With best regards David

KexuanXia commented 5 months ago

Hi,

I would like to sincerely thank you for your detailed and patient answer!

I believe it's really meaningful for me to reproduce the determination of the mean voxel density step by step on KITTI. If the result keeps the same as yours, I am going to do it again on a new dataset. Unfortunately, I am stuck in the first step.

I take as input a point cloud "000001.bin" form KITTI, use the function PointToVoxel from spconv to voxelize it.

# read point cloud and drop the 4th column since intensity is not necessary for voxelization
source_file_path = 'demo_data/000001.bin'
if source_file_path.split('.')[-1] == 'bin':
    points = np.fromfile(source_file_path, dtype=np.float32)
    points = points.reshape(-1, 4)[:, :3]
elif source_file_path.split('.')[-1] == 'npy':
    points = np.load(source_file_path)[:, :3]
else:
    raise NotImplementedError

# number of total points
print("number of points: ", points.shape[0])

# transfer np into torch
device = torch.device("cuda:0") if torch.cuda.is_available() else torch.device("cpu")
points = torch.from_numpy(points).float().to(device)

# initialize PointToVoxel
point_to_voxel = PointToVoxel(
    vsize_xyz=[0.2, 0.2, 0.2],  # voxel size
    coors_range_xyz=[-80, -80, -10, 80, 80, 50],  # coordinate ranges
    num_point_features=3,  # number of point features
    max_num_voxels=20000,  # maximum voxels, the same as the setting of your work
    max_num_points_per_voxel=200,  # maximum points in each voxel, the same as the setting of your work
    device=torch.device("cuda:0")  # GPU
)

voxels, indices, num_points_per_voxel = point_to_voxel(points)

I have two questions about the output num_points_per_voxel:

  1. To the best of my knowledge, the total number of the points should be the same or at least quite similar before and after voxelization. However, I saw that before voxelization it was 122k but only 71k after voxelization. If I set max_num_voxels=40000, the problem disappeared. But it should be max_num_voxels=20000 according to the config file kitti_pointpillar.yaml in your work.
  2. Mean voxel density is defined as the mean percentage of non-empty voxels within 1 m, depending on the distance.So, if I understand correctly, there should be some voxels which contains no points. Which means there should be some zero-elements in the array num_points_per_voxel, but my output showed they were all non-zero in num_points_per_voxel. It really confuses me.
    number of points:  122109
    Number of Points after Voxelization: 71198
    Number of zero voxels: 0

Thank you for reading this far. Wish you have a good day.

Best Regards, Kexuan Xia

dschinagl commented 5 months ago

Hi,

Yes, that is correct, the number of points before and after voxelisation must be the same, i.e. the sum of num_points_per_voxel. A few comments on this. First, it seems that you did not crop the point cloud according to the camera frustum as done usually in the pcdet dataloader, therefore the maximum number of voxel is too small in this case. Second, I use the CPU implementation of spconv like pcdet, because I had some problems with the GPU implementation. And third, you can alternatively use the generate_voxel_with_id function (https://github.com/traveller59/spconv/blob/2.1.x/spconv/pytorch/utils.py) to check where the points are lost.

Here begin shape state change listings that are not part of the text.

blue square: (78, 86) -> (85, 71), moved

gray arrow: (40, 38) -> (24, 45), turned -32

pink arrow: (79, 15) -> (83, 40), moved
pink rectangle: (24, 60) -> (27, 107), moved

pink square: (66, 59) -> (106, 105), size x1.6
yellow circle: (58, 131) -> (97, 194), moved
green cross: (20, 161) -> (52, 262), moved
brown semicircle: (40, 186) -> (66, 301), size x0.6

Regarding the second question: Yes, the majority of voxels should be empty. However, you can also use the number of all possible voxels within the radius to compute the density.

Best regards David

KexuanXia commented 5 months ago

Hi,

Thank you so much for your thorough and considerate response!

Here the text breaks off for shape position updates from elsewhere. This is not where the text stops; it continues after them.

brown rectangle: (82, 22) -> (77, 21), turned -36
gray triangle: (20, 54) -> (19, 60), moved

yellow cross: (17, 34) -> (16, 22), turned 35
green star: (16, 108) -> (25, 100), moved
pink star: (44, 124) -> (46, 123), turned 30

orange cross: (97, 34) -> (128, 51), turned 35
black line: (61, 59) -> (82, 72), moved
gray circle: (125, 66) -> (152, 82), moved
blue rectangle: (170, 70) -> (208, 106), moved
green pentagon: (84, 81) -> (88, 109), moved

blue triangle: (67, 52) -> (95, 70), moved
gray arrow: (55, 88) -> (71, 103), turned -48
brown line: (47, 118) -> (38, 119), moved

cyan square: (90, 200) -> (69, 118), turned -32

I did not crop the point cloud, I will do it to see if this is the only cause for the problem. Could you please tell me why 42 degrees is used to crop the point cloud? Is it because the same degrees were used for getting the images in KITTI?

I wish you have a wonderful week.

Best regards Kexuan Xia

dschinagl commented 5 months ago

Hi,

the 42 degrees is just an approximation to make the demo work without the corresponding KITTI info files.

However, this is not a prerequisite for determining the voxel density, you just need to increase the number of maximum voxels in the voxel generator, as you already noted.